There is also a defined narrative here, and many of Tyler’s fellow Odd Future members appear. Other than Hodgy Beats on “Sandwitches” and Frank Ocean on “She,” however, none the guest spots add much past advancing the story. This is especially true for a good 15 minute stretch towards the end of the album, where the listener is treated to such tracks as “Boppin’ Bitch” and “Bitch Suck Dick.” These tracks are intentionally bad, as evidenced by the inclusion of non-musical Odd Future members Taco Bennett and Jasper Dolphin (seriously), but that doesn’t make up for them being, you know, bad. Goblin is a fairly lengthy album, and even though it ends perfectly with “Golden,” a heated back-and-forth between Tyler and his therapist, I suspect that listeners who are not obliged to finish the album may simply turn it off part way through. That’s unfortunate, because for all of its flaws, there really is a great album here, or a at least part of one. Much of Goblin’s first half is downright brilliant, merging hardcore flow and lyrics with unique borderline drone beats, and the aforementioned humanity often lacking from hardcore rap albums.
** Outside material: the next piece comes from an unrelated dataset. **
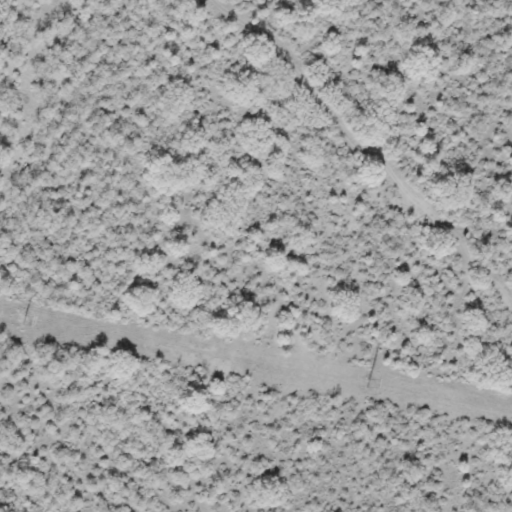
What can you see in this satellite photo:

“Yonkers” may be the song that everyone has heard, but there’s more her than just that track, and honestly its quality is worth noting. Very rarely does a hip-hop single with such a unique beat become big, and just as rarely does one with strong lyrics become a hit as well. “Yonkers” has both, and they come together to form what is truly one of the best songs of 2011. Again though, that’s no the only gem here. “Nightmare,” a personal reflection of what’s changed in Tyler’s life since his last record, is far more powerful and shocking than any of the “shock value” tracks, and even the pure shock values tracks have some merit. “Tron Cat” revels in its immaturity, but it’s entertaining throughout, and fits surprisingly well in the middle of what could be described as a very personal album. The way that Tyler merges the shock value with more personal moments is actually pretty incredible, and again, a skill that made the hip-hop world embrace Eminem just over a decade ago.
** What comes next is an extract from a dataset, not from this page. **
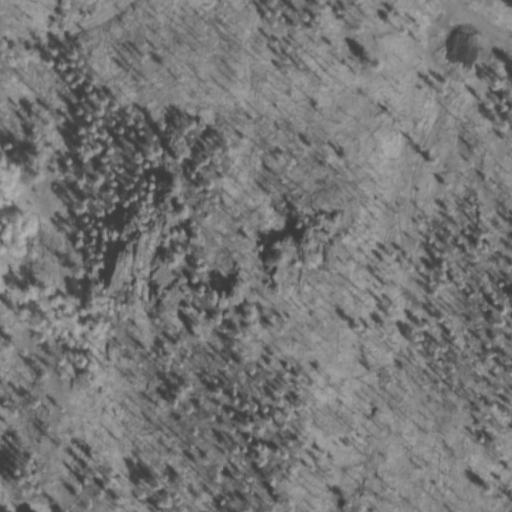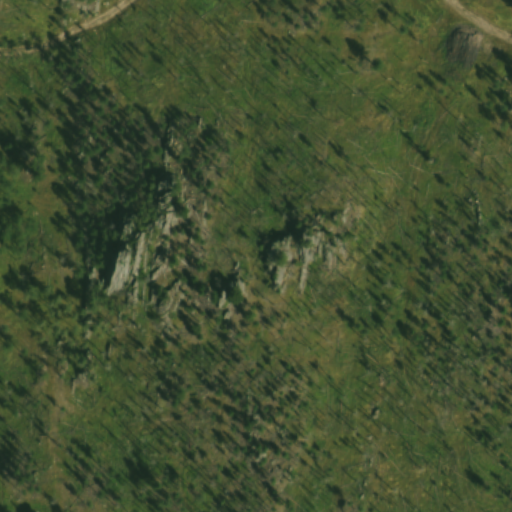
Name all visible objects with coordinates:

Hype has nothing to do with how an album turns out, and it’s irrelevant whether Tyler or Odd Future lives up to their hype. The fact of the matter is that they’ve become huge doing things their way, and I have to respect that. What matters here, though, is the quality of the music. Goblin is certainly not for everyone, in part because it’s so different from what else is out there, but also because it’s hard to stomach some of its readily apparently flaws. It’s hard to say whether the good and bad of Goblin outweigh each other, but it’s certainly something I feel like should be given a fair chance. There are moments of pure brilliance and creativity here, and I encourage any open minded hip-hop fan to give it a serious listen. I can’t promise that you’ll like it, but I doubt you’ll ever hear anything quite like it.